Stitching together disaggregated chips
The Optical Internetworking Forum (OIF) has begun work on a 112-gigabit electrical interface to connect chips in a multi-chip module.
The ultra-short-reach electrical interface for multi-chip modules adds to the OIF's ongoing CEI-112G project, started in August 2016, to develop a 112 gigabit-per-second (Gbps) serial electrical interface for next-generation optical modules.
The OIF is an industry organisation whose members include telcos, data centre operators, equipment makers and component companies. The OIF undertakes projects that range from high-speed interfaces, optical modules and flexible Ethernet through to programmable interfaces for Transport SDN. Each OIF project culminates in a published Implementation Agreement.

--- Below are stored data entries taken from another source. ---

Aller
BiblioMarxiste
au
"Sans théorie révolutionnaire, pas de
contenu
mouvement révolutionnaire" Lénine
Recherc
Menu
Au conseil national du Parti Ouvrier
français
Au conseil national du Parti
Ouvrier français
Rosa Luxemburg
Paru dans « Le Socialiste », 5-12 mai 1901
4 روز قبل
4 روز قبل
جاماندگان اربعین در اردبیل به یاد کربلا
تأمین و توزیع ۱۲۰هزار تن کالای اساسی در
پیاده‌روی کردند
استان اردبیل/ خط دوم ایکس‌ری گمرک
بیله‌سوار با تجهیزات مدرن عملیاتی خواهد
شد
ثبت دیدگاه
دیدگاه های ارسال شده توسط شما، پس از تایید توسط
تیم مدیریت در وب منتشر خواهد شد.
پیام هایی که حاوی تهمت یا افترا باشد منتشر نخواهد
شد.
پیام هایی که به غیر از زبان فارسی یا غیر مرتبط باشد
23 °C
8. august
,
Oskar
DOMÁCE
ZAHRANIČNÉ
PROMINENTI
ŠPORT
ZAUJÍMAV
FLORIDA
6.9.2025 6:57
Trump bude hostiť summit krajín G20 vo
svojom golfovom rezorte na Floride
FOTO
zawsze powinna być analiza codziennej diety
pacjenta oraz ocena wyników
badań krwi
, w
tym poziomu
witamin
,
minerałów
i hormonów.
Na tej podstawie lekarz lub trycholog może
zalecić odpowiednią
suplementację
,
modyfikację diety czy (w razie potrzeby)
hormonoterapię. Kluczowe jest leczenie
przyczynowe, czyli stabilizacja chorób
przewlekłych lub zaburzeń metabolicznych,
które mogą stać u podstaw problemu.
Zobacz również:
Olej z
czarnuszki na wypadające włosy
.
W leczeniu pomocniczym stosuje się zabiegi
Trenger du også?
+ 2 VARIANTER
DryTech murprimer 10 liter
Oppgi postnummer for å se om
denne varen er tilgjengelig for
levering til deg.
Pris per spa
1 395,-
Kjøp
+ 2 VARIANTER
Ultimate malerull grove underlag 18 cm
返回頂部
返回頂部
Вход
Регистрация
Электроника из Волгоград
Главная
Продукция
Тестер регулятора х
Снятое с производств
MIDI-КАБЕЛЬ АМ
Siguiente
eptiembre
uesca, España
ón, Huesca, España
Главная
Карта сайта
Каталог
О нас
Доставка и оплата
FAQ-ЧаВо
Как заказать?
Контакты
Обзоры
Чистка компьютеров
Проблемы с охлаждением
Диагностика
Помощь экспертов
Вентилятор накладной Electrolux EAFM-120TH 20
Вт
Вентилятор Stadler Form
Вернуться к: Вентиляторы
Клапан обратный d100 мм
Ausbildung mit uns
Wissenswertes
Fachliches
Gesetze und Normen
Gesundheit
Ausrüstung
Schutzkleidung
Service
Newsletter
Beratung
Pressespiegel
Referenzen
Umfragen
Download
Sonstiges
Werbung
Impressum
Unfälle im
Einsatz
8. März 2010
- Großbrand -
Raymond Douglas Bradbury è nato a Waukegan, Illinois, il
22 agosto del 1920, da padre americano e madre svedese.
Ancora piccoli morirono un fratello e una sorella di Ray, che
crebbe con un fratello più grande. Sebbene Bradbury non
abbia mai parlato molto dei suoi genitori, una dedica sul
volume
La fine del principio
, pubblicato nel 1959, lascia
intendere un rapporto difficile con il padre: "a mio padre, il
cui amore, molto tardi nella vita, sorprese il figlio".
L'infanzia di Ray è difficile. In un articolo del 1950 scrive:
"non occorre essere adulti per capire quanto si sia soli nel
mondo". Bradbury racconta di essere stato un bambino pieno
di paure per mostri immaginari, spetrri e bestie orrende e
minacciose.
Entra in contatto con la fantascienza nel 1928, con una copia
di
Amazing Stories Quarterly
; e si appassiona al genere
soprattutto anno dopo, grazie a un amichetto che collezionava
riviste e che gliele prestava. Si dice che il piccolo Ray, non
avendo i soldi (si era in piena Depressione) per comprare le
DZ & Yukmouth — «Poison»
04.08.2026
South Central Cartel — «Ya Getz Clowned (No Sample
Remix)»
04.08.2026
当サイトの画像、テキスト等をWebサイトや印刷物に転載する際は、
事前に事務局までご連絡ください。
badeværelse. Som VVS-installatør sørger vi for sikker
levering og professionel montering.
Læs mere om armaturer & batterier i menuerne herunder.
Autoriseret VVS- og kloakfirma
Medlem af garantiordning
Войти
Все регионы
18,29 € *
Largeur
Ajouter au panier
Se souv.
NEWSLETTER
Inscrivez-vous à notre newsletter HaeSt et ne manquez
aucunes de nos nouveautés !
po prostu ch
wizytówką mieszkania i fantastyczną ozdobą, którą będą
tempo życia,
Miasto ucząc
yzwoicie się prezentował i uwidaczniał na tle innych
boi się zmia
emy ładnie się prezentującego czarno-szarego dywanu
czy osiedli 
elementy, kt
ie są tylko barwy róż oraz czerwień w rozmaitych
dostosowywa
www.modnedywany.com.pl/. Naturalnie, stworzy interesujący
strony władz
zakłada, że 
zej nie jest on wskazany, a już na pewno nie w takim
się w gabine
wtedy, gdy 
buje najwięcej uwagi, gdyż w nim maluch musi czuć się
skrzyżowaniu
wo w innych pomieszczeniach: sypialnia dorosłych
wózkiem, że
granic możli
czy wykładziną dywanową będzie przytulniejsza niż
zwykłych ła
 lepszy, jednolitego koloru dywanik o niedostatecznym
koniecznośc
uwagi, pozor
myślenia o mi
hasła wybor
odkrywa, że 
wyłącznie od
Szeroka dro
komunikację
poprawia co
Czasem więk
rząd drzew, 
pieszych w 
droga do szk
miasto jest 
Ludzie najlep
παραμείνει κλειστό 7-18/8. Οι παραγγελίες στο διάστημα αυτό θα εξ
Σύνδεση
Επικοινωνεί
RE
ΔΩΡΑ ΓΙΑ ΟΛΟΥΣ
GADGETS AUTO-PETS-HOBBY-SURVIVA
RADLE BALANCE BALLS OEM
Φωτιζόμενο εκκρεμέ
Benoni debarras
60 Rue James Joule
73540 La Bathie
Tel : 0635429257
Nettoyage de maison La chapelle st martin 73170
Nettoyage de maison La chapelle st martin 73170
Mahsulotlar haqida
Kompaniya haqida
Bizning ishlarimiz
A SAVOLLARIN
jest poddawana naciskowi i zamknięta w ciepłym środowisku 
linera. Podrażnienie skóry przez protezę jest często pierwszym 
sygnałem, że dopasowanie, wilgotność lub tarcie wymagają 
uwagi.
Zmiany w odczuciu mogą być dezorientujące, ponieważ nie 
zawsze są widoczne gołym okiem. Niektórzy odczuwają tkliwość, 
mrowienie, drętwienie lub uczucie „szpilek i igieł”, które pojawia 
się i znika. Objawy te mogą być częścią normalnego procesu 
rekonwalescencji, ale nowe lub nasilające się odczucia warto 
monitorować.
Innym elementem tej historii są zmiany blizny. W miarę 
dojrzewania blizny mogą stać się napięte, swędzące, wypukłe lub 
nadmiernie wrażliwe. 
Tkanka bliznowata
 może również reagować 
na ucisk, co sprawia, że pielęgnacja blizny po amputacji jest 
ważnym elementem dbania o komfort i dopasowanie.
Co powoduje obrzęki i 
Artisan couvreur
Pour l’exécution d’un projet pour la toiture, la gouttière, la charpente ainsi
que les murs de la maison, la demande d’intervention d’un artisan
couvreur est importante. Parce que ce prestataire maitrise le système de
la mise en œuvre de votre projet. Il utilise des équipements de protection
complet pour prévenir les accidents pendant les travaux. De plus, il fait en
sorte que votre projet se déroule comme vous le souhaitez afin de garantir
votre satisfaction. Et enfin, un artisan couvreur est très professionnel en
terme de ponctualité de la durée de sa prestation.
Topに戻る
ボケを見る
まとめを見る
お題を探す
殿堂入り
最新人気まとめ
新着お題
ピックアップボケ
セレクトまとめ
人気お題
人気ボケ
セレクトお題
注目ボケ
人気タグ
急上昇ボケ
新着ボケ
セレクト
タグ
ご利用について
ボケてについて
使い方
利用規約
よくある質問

According to David Stauffer, of Kandou Bus and the OIF’s Physical and Link Layer Working Group Chair, the 112G multi-chip module initiative builds on earlier OIF work on a 56-gigabit ultra-short-reach (USR) interface that first addressed die-to-die communication. "We realised that there seems to be more than one application," says Stauffer. "The 112G project is expanded for these applications such that we will possibly end up with different solutions rather than just one."
Multi-chip modules
It was during the 56G USR work that the OIF first heard from members about the challenges of designing a system-on-chip and the idea of taking functions off-chip. High-capacity Ethernet switch chips, for example, are becoming so complex that future designs will not be able to support the long-reach serialisers-deserialisers (SerDes) circuits used for input-output due to the resulting design exceeding the chip's power constraints. “They [chip makers] were starting to think about offloading functions such as SerDes from the system-on-chip,” says Stauffer.
State-of-the-art chip designs can also include functions that occupying significant die area. “To better optimise chip and system costs, people are starting to think about the concept of breaking up the system-on-chip into multiple chips that are better optimised for cost and yield,” says Stauffer. He cites as an example a next-generation system-on-chip that interfaces to long-reach SerDes or optics, performs sensor processing and has significant on-board logic.
The logic functions of such a chip are best implemented using an advanced 7nm CMOS process, yet SerDes design are not implemented in 7nm and won't be for some time yet. In turn, the sensor array may not even be implemented using a logic process. And if the logic circuitry occupies a significant die area, it may be more economical to split the logic into two chips, each of which will yield better. “Then I have a need for all these interfaces between these chips,” says Stauffer,
He stresses that the interfaces are split based on the the type of technology and on the size of the individual dies; the dies are not partitioned to minimise the bandwidth between them. This can result in significant bandwidth - terabits of capacity - between chips in the module. And to be cost-effective, the interfaces must be very low power.
Accordingly, interfaces between two logic chips or the logic function and the sensor array can require high bandwidth whereas interfaces to the SerDes may be a single lane and have different requirements in how it is clocked. “So there is some divergence in what may be the requirements,” says Stauffer. “The multi-chip module project allows for the fact that we may end up with two solutions.”
The OIF does not list companies involved in its projects. Kandou Bus is clearly one involved in the multi-chip module work, says Stauffer, and he points to similar work his company has done with Marvell but at lower rates. But a recent story in EETimes lists several companies.
Applications
Stauffer says there are several high-performance computing companies that are designing very high-end processing systems using new architectures. “They are going to use this stuff [multi-chip modules and 100G-plus interfaces] before it trickles down to the data centre,” he says.
For applications requiring sensor arrays, the sampling and control loops needed mean that in some cases the interface will need to support terabits-per-second of capacity, says Stauffer; the overall interface speed depending on the number of sensors in the array and the rate at which they sample.
The OIF ultra-short-reach interface is expected to work up to 116Gbps. Some members also want the interface to drive optical devices. “There is going to be a single lane interface at 100G-plus and others that consist of many parallel lanes,” says Stauffer.
The interface will operate over distances of 1cm to 2cm depending on the interposer technology used in the multi-chip module. Using an organic interposer will enable a reach of up to 2cm whereas a silicon interposer the distances will be 1cm or less.
A silicon interposer can be seen as a chip designed solely to interconnect the chips that sit on top, says Stauffer. The advantage of a silicon interposer is that it can supports thousands of input-outputs. But depending on its size and yield, the silicon interposer can be expensive. It also has higher-loss channels, explaining its shorter 1cm reach.
In contrast, an organic interposer is more in line with traditional multi-chip modules, says Stauffer. The interconnect density of an organic interposer is less than a silicon one due to the relatively large pad pitches it uses but the organic interposer is cheaper and has a lower insertion loss. “The OIF is designing something that is suitable for both,” says Stauffer.
No timetable has been given as to the duration of the multi-chip module interface work. But Stauffer says there are companies that would use the electrical interface now if it were available.